Le titulaire d'un droit de propriété intellectuelle doit justifier un minimum sa requête présentée au président du tribunal de grande instance afin d'obtenir l'autorisation de procéder à une saisie-contrefaçon

La loi n°2014-315 du 11 mars 2014 a complété l’arsenal de mesures permettant aux titulaires de droits de propriété intellectuelle (droit d’auteur, droit de marques, dessins ou modèles, brevet…) d’établir la matérialité de la contrefaçon de leurs droits.
La procédure de saisie-contrefaçon est le moyen le plus utilisé afin d’établir l’existence et l’étendue d’actes de contrefaçon. Elle consiste à saisir, sur requête, le président du tribunal de grande instance compétent afin d’être autorisé par ordonnance à faire diligenter une opération de saisie-contrefaçon par un huissier de justice, accompagné au besoin de la force publique.
L’ordonnance permet à l’huissier de pénétrer dans un lieu privé afin d’obtenir la preuve de la contrefaçon et de son étendue, sans avertissement et consentement du saisi afin de préserver l’effet de surprise.
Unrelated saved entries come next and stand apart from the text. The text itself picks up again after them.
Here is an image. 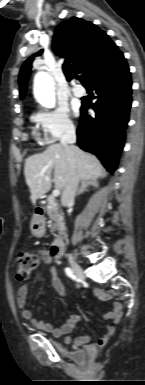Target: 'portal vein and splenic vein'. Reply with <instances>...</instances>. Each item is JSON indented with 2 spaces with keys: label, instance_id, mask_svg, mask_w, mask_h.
I'll return each instance as SVG.
<instances>
[{
  "label": "portal vein and splenic vein",
  "instance_id": "18ae733b",
  "mask_svg": "<svg viewBox=\"0 0 145 385\" xmlns=\"http://www.w3.org/2000/svg\"><path fill=\"white\" fill-rule=\"evenodd\" d=\"M46 179H48V177H46ZM52 195H53L54 197H57V196L60 195V191H59L58 189H55V190H53Z\"/></svg>",
  "mask_w": 145,
  "mask_h": 385
}]
</instances>
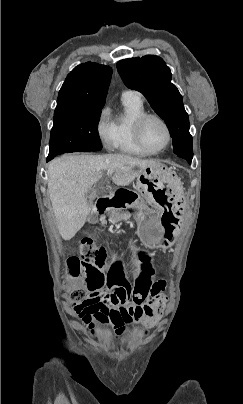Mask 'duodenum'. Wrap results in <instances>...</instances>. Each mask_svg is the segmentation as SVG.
Returning a JSON list of instances; mask_svg holds the SVG:
<instances>
[{"label":"duodenum","instance_id":"duodenum-1","mask_svg":"<svg viewBox=\"0 0 243 404\" xmlns=\"http://www.w3.org/2000/svg\"><path fill=\"white\" fill-rule=\"evenodd\" d=\"M137 199L136 193L125 188H117L112 194L101 197L96 201L95 209L98 214L106 210H123L131 207Z\"/></svg>","mask_w":243,"mask_h":404}]
</instances>
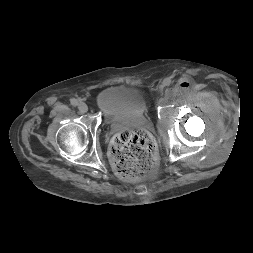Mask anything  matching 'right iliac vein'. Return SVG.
<instances>
[{"instance_id":"obj_1","label":"right iliac vein","mask_w":253,"mask_h":253,"mask_svg":"<svg viewBox=\"0 0 253 253\" xmlns=\"http://www.w3.org/2000/svg\"><path fill=\"white\" fill-rule=\"evenodd\" d=\"M78 109L81 113H86L88 111V106L84 102H81L78 105Z\"/></svg>"}]
</instances>
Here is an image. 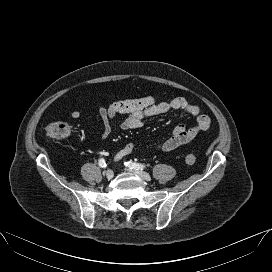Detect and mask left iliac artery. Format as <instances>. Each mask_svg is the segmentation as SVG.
I'll use <instances>...</instances> for the list:
<instances>
[{"label":"left iliac artery","instance_id":"44dca946","mask_svg":"<svg viewBox=\"0 0 272 272\" xmlns=\"http://www.w3.org/2000/svg\"><path fill=\"white\" fill-rule=\"evenodd\" d=\"M127 167L130 169H136V170H143L145 168V165L140 164V163H135L132 161H127L124 163Z\"/></svg>","mask_w":272,"mask_h":272}]
</instances>
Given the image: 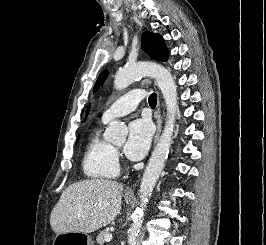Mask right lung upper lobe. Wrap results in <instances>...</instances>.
<instances>
[{
	"label": "right lung upper lobe",
	"instance_id": "obj_1",
	"mask_svg": "<svg viewBox=\"0 0 266 245\" xmlns=\"http://www.w3.org/2000/svg\"><path fill=\"white\" fill-rule=\"evenodd\" d=\"M88 112H89V108H88V110H87V114H88ZM87 114H86V116H87Z\"/></svg>",
	"mask_w": 266,
	"mask_h": 245
}]
</instances>
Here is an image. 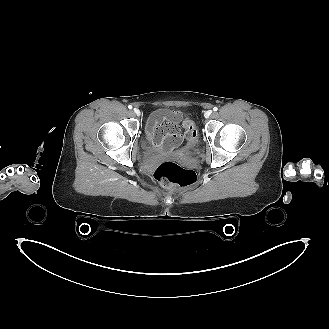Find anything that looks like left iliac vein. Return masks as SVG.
<instances>
[{"label": "left iliac vein", "mask_w": 329, "mask_h": 329, "mask_svg": "<svg viewBox=\"0 0 329 329\" xmlns=\"http://www.w3.org/2000/svg\"><path fill=\"white\" fill-rule=\"evenodd\" d=\"M211 114H212V110H207V111L204 113V117H205V118H208Z\"/></svg>", "instance_id": "left-iliac-vein-1"}]
</instances>
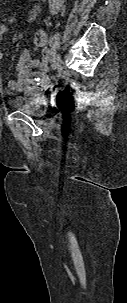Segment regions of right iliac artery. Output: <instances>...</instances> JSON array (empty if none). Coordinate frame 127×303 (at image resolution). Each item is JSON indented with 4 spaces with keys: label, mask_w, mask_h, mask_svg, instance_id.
<instances>
[{
    "label": "right iliac artery",
    "mask_w": 127,
    "mask_h": 303,
    "mask_svg": "<svg viewBox=\"0 0 127 303\" xmlns=\"http://www.w3.org/2000/svg\"><path fill=\"white\" fill-rule=\"evenodd\" d=\"M50 53H51V56L54 57L56 55V48L55 47H51L50 48Z\"/></svg>",
    "instance_id": "82829eb1"
}]
</instances>
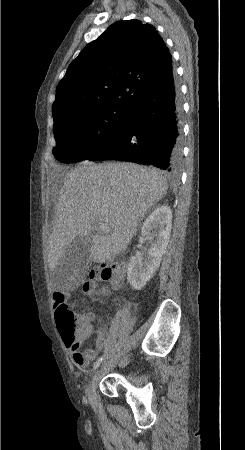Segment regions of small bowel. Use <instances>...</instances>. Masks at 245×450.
I'll return each instance as SVG.
<instances>
[{
    "label": "small bowel",
    "mask_w": 245,
    "mask_h": 450,
    "mask_svg": "<svg viewBox=\"0 0 245 450\" xmlns=\"http://www.w3.org/2000/svg\"><path fill=\"white\" fill-rule=\"evenodd\" d=\"M87 284H85L86 286ZM104 295H109V291H104L103 292ZM79 320L82 321H86L89 323L90 325V331L92 330V323L95 320V314L93 312H87L83 315H81L79 317ZM96 340H95V346L94 349H86L83 352L80 351V345L81 342L79 344L77 343H73V344H67L65 343L70 357L72 358V360L75 362V364L77 365H81L83 367H86L90 361H92L95 357L96 354L104 347L105 345V329L104 328H98L96 330ZM81 356V361H78V356Z\"/></svg>",
    "instance_id": "1"
}]
</instances>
En matière de droit d’auteur, par exemple, le tribunal peut ordonner la description détaillée ou la saisie réelle des matériels et instruments utilisés pour produire ou distribuer illicitement les œuvres. D’autres mesures peuvent être autorisées (saisie des exemplaires constituant une reproduction illicite d'une œuvre de l'esprit ; saisie des recettes ; suspension ou la prorogation des représentations ou des exécutions publiques en cours ou déjà annoncées ; suspension de toute fabrication en cours…).
La jurisprudence récente rappelle les règles impératives et strictes qui s’imposent lors de la mise en œuvre d’une telle procédure attentatoire aux libertés fondamentales.
La Cour d’appel de Paris, dans un arrêt du 28 janvier 2014 (CA Paris, 28/01/2014, PIBD n°1003, III, 273) rappelle qu’être titulaire de droits ne suffit pas. Le requérant, qui sollicite une autorisation d’effectuer une saisie-contrefaçon chez un tiers, doit apporter un commencement de preuve pour permettre de « présumer » ou « rendre vraisemblable » une éventuelle contrefaçon de ses droits. Il ne peut se contenter de fonder sa requête sur de simples affirmations. 
Dans cette affaire, la Cour a estimé que « s’agissant d’une mesure d’une exceptionnelle gravité puisque autorisant la saisie-contrefaçon et l’accès à des documents d’une société de manière non contradictoire, il convient que la demande ne repose pas sur de simples affirmations ou allégations non étayées par un minimum de pièces ». 
Les juges ont ainsi rétracté l’ordonnance du président du Tribunal, constatant au demeurant que les mesures autorisées étaient exorbitantes puisqu’elles permettaient la saisie de documents sans limitation. Ils ont dès lors assorti leur décision de mesures dissuasives pour empêcher tout usage des informations auxquelles le titulaire des droits avait pu accéder au cours de cette saisie-contrefaçon annulée.
Cette affaire rappelle ainsi que la procédure de saisie-contrefaçon ne doit pas être détournée afin d'obtenir, abusivement, des informations et des documents d'un concurrent et de fausser ainsi le jeu de la libre concurrence.